**SHORT TASK**
Find each line in the items below that contains the string "iliac" and copy those lines out. Uppercase and lowercase letters count as different.

**** TASK DATA ****

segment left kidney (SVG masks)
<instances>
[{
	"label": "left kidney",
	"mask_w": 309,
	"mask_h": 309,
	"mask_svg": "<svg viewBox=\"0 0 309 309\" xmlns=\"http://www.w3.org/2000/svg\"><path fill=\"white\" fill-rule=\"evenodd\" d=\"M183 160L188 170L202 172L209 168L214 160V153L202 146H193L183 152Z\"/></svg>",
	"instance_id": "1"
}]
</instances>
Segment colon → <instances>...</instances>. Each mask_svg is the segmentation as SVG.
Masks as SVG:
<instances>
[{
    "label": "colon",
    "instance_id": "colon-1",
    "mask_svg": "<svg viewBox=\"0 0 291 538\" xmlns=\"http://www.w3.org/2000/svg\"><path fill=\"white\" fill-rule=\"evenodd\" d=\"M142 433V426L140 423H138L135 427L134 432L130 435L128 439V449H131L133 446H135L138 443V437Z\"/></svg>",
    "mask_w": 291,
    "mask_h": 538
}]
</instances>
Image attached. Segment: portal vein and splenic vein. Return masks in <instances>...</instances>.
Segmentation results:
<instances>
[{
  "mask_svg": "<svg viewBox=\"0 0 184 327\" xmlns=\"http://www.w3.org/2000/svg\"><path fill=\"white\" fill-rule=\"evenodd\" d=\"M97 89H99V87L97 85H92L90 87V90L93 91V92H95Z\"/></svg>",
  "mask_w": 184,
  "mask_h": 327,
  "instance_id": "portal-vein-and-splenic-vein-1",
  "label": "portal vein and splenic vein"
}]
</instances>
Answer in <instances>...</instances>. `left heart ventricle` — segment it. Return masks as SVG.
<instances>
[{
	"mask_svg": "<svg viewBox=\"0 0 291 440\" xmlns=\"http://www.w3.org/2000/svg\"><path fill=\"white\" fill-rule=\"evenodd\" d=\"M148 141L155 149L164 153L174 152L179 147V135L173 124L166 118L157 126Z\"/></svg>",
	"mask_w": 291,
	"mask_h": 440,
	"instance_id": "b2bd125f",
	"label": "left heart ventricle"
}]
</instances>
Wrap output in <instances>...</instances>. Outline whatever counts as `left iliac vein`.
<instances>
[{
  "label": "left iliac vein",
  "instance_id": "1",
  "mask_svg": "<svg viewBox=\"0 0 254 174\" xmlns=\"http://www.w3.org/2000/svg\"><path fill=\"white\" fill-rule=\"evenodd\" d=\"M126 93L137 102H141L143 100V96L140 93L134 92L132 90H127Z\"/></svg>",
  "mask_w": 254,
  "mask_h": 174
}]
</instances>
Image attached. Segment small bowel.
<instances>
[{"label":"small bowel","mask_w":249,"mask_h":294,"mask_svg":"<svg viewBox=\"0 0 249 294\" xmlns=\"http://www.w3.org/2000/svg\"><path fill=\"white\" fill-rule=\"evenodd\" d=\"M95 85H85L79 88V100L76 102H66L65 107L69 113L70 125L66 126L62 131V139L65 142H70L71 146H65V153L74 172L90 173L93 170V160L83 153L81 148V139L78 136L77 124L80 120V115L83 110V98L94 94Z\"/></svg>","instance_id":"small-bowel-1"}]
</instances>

****

**ANSWER IN FULL**
Wrap output in <instances>...</instances>. Outline whatever counts as `left iliac vein`.
  "label": "left iliac vein",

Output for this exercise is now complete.